● **Job**
Reproduce word for word everything from the start of the material down to and including the line that contains "Cerca adesso".

Text extracted from each page
+ + +
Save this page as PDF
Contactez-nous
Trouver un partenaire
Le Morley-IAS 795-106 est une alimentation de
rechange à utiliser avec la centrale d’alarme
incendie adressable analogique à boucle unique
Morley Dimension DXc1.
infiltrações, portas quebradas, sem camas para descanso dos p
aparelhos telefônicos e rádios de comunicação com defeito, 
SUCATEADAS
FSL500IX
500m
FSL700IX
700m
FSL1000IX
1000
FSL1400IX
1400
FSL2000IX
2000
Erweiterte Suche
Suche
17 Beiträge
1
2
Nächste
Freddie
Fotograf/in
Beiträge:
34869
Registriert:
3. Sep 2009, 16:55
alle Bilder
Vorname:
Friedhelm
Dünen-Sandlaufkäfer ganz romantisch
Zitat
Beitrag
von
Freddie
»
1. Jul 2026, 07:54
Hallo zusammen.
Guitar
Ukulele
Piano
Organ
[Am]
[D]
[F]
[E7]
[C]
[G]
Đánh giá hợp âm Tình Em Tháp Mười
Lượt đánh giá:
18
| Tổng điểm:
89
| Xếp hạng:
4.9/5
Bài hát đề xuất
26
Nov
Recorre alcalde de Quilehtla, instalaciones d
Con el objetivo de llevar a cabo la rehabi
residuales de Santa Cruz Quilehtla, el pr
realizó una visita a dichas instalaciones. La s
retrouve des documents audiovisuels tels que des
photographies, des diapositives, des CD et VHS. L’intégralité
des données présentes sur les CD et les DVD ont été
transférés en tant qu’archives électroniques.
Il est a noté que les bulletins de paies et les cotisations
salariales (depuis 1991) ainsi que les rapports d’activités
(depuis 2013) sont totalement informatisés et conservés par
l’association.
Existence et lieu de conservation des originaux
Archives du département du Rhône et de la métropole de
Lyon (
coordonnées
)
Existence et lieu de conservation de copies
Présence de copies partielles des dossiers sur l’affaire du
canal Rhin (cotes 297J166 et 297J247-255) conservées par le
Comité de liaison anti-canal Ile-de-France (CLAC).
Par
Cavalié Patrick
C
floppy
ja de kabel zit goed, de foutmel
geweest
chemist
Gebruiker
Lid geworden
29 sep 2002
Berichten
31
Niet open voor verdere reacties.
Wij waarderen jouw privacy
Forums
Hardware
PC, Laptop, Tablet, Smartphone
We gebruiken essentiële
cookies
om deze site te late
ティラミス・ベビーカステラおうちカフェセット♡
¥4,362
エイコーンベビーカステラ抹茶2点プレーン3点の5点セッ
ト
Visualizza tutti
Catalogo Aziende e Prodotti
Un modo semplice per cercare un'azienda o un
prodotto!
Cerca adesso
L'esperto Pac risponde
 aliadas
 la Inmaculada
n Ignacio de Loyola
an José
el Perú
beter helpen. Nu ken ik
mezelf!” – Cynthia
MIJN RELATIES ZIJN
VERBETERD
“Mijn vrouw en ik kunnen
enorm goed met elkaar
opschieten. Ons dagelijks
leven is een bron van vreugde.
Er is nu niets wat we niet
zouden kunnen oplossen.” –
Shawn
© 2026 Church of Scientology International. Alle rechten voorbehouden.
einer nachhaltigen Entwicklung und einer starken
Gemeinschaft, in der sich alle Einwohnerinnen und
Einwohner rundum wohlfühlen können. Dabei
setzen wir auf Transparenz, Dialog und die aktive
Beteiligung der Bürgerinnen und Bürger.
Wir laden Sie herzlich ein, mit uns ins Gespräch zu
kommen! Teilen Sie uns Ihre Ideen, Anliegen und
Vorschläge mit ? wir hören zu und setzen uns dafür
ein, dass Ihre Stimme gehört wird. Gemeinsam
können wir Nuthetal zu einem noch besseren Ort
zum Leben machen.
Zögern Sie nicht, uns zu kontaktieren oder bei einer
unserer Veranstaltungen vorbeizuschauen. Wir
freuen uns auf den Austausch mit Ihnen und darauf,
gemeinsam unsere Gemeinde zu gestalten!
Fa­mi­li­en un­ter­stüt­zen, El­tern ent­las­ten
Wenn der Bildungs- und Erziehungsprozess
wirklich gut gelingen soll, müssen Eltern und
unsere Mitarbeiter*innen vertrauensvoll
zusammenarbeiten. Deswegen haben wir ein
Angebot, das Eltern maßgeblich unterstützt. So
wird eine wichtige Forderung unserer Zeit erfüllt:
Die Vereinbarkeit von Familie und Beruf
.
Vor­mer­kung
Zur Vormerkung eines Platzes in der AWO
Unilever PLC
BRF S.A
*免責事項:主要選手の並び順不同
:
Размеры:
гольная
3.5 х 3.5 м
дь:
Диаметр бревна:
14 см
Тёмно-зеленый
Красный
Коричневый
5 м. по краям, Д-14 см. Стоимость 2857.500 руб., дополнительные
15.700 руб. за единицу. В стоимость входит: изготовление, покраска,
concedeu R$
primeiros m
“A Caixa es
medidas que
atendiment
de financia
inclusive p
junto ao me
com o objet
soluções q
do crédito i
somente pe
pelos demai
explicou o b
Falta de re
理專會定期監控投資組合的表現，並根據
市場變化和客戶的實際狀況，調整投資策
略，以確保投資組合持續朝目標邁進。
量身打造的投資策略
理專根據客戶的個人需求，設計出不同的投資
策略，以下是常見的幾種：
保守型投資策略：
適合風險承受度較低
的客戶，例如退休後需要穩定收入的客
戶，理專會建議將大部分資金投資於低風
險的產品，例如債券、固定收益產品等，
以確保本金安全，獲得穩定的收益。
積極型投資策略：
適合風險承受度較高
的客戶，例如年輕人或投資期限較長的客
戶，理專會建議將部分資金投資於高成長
+ + +
● **Exercise output**
Save this page as PDF
Contactez-nous
Trouver un partenaire
Le Morley-IAS 795-106 est une alimentation de
rechange à utiliser avec la centrale d’alarme
incendie adressable analogique à boucle unique
Morley Dimension DXc1.
infiltrações, portas quebradas, sem camas para descanso dos p
aparelhos telefônicos e rádios de comunicação com defeito, 
SUCATEADAS
FSL500IX
500m
FSL700IX
700m
FSL1000IX
1000
FSL1400IX
1400
FSL2000IX
2000
Erweiterte Suche
Suche
17 Beiträge
1
2
Nächste
Freddie
Fotograf/in
Beiträge:
34869
Registriert:
3. Sep 2009, 16:55
alle Bilder
Vorname:
Friedhelm
Dünen-Sandlaufkäfer ganz romantisch
Zitat
Beitrag
von
Freddie
»
1. Jul 2026, 07:54
Hallo zusammen.
Guitar
Ukulele
Piano
Organ
[Am]
[D]
[F]
[E7]
[C]
[G]
Đánh giá hợp âm Tình Em Tháp Mười
Lượt đánh giá:
18
| Tổng điểm:
89
| Xếp hạng:
4.9/5
Bài hát đề xuất
26
Nov
Recorre alcalde de Quilehtla, instalaciones d
Con el objetivo de llevar a cabo la rehabi
residuales de Santa Cruz Quilehtla, el pr
realizó una visita a dichas instalaciones. La s
retrouve des documents audiovisuels tels que des
photographies, des diapositives, des CD et VHS. L’intégralité
des données présentes sur les CD et les DVD ont été
transférés en tant qu’archives électroniques.
Il est a noté que les bulletins de paies et les cotisations
salariales (depuis 1991) ainsi que les rapports d’activités
(depuis 2013) sont totalement informatisés et conservés par
l’association.
Existence et lieu de conservation des originaux
Archives du département du Rhône et de la métropole de
Lyon (
coordonnées
)
Existence et lieu de conservation de copies
Présence de copies partielles des dossiers sur l’affaire du
canal Rhin (cotes 297J166 et 297J247-255) conservées par le
Comité de liaison anti-canal Ile-de-France (CLAC).
Par
Cavalié Patrick
C
floppy
ja de kabel zit goed, de foutmel
geweest
chemist
Gebruiker
Lid geworden
29 sep 2002
Berichten
31
Niet open voor verdere reacties.
Wij waarderen jouw privacy
Forums
Hardware
PC, Laptop, Tablet, Smartphone
We gebruiken essentiële
cookies
om deze site te late
ティラミス・ベビーカステラおうちカフェセット♡
¥4,362
エイコーンベビーカステラ抹茶2点プレーン3点の5点セッ
ト
Visualizza tutti
Catalogo Aziende e Prodotti
Un modo semplice per cercare un'azienda o un
prodotto!
Cerca adesso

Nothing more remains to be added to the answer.